Neste domingo (22), o boa noite direcionado a Lula foi diferente. Ao invés do já tradicional ato inter-religioso, foi realizada uma mística em homenagem aos 100 anos de Nelson Mandela e aos 107 dias da Vigília Lula Livre e da prisão política do ex-presidente.
No chão, os dizeres “Vigília Lula Livre é quilombo” foram escritos com sal e depois inflamados com álcool, simbolizando a resistência dos dois líderes. Manifestantes de movimentos populares ditavam palavras como “liberdade”, “justiça” e “força” em formato de jogral, para que Lula pudesse ouvi-las.
Mandela
Nelson Mandela, símbolo mundial da luta antirracista e por liberdade para seu povo, foi o primeiro presidente negro da África do Sul, depois de ter sido condenado à prisão perpétua e permanecido recluso por 27 anos, em decorrência da acusação de traição ao regime segregacionista do Apartheid, vigente no país por 46 anos.
O regime, instaurado em 1948, era baseado no conceito de que, caso houvesse integração racial, haveria perdas de personalidade para todas as etnias. As leis eram racistas e proibiam, por exemplo, a relação sexual e casamento entre pessoas de grupos étnicos distintos. A Lei de Terra Nativas garantia que 92,5% das terras fossem destinadas à população branca, que compunha dois quintos do povo sul-africano. Aos negros, que compunham dois terços do contingente populacional, a lei destinava o acesso a 7,5% do território.

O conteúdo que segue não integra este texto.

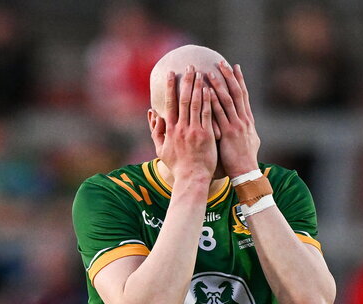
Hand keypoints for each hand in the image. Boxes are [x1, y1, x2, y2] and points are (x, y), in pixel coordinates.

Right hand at [151, 66, 216, 181]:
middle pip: (183, 99)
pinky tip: (210, 89)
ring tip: (201, 71)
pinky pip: (207, 114)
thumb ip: (155, 131)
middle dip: (186, 80)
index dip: (170, 87)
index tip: (171, 73)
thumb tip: (152, 113)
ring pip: (196, 104)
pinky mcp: (206, 135)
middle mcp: (181, 128)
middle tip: (190, 65)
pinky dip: (208, 101)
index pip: (170, 103)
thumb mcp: (161, 150)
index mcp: (170, 130)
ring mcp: (194, 131)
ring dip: (198, 86)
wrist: (191, 179)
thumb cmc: (177, 166)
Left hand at [208, 62, 259, 177]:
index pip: (244, 96)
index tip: (235, 67)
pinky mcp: (228, 133)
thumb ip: (246, 130)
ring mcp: (236, 126)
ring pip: (227, 100)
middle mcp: (243, 120)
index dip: (240, 80)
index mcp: (248, 121)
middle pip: (236, 93)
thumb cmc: (245, 160)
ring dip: (218, 85)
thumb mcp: (250, 142)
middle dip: (229, 76)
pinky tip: (206, 92)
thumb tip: (247, 125)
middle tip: (221, 62)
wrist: (246, 173)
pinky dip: (213, 102)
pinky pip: (219, 114)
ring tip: (209, 72)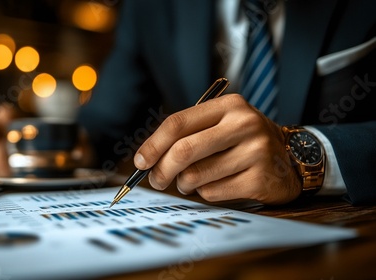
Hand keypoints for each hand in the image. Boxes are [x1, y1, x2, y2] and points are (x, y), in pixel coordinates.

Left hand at [134, 94, 301, 204]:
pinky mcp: (260, 179)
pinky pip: (212, 192)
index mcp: (229, 106)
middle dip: (161, 170)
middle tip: (156, 180)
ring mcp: (255, 151)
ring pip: (195, 175)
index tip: (139, 162)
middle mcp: (244, 124)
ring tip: (193, 181)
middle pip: (183, 150)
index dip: (153, 145)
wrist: (292, 158)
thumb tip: (147, 160)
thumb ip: (187, 135)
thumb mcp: (221, 125)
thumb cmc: (243, 142)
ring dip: (185, 184)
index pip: (178, 123)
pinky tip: (218, 185)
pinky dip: (205, 193)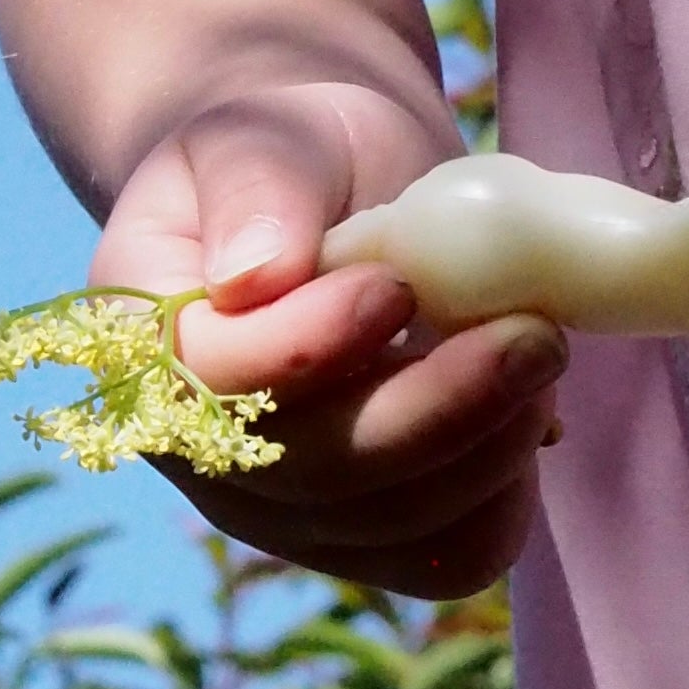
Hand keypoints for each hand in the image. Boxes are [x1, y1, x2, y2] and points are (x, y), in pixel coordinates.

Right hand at [89, 89, 562, 601]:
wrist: (341, 194)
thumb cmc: (295, 154)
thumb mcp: (265, 133)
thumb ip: (256, 187)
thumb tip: (254, 274)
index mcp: (149, 341)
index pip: (214, 384)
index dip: (309, 349)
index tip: (394, 287)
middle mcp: (201, 450)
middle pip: (315, 475)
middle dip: (438, 409)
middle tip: (532, 330)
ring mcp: (285, 509)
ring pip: (393, 525)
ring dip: (489, 447)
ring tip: (539, 347)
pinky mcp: (369, 538)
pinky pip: (446, 556)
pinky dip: (507, 497)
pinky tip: (528, 417)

Em 1950, foi sancionada a Lei de Supressão ao Comunismo, que colocou diversas organizações de combate e oposição ao Apartheid na clandestinidade. Dentre elas, o Congresso Nacional Africano (CNA), da qual Mandela fazia parte.
Florestan Fernandes
Para Ana Carolina Dartora, professora e pesquisadora na área da educação, O Brasil se descobriu um país racista graças à África do Sul. “Sempre houve o mito da democracia racial e a ONU delegou a Florestan Fernandes que fizesse um estudo sociológico que demonstrasse que era possível que relações pacíficas inter-raciais fossem possíveis, pensando em demonstra-las à África do Sul, que na época vivia sob o regime do Apartheid”, explica.
O Sociólogo, na década de 1950, descobriu durante seus estudos encomendados pela UNESCO, que as relações sociais no Brasil se compunham, na verdade, em questões de raça e classe. “Isso ajudou a tirar o véu de paz racial que envolvia o Brasil”, completa.
Segundo Ana Carolina, a primeira mudança real de postura quanto a esta realidade foi mantida pelos governos de Lula e Dilma, que sancionaram uma série de leis que promoviam o acesso da população negra e pobre a bens de consumo e à educação superior. “Com cotas nas universidades, estima-se que a diferença de igualdade entre negros e brancos seja de 20 anos. Sem cotas, esse número era 100 anos”, pontua a professora. Ela afirma ainda que esse é um dos maiores legados dos governos do PT à população negra, juntamente com a sensação de pertencimento da qual a população negra desfruta hoje no Brasil, a partir de leis que incluem a África no currículo escolar obrigatoriamente.
Foi também durante esse período que o Brasil estabeleceu relações econômicas e diplomáticas com o país natal de Mandela, com a criação do BRICS, bloco de comércio entre Brasil, Rússia, Índia, China e África do Sul.
Ações como estas destacaram o Brasil internacionalmente, aumentando sua referência externa e soberania nacional interna, numa postura descrita pelo próprio Lula como “ativa e altiva”.
Nelson Mandela, após assumir a presidência de seu país, também se preocupou com ações afirmativas e se usou de muitos símbolos para a reconciliação nacional, como o rugby, esporte que é paixão nacional na África do Sul e que passou a ter uma seleção mais igualitária, como descrito no filme “Invictus”.
Com isso, a nação sul-africana, que já acumulava sanções econômicas de muitos países por conta do seu regime racista, recuperou sua imagem internacional depois que elegeu Mandela democraticamente. Em suas palavras: “Parece impossível, até estar feito”.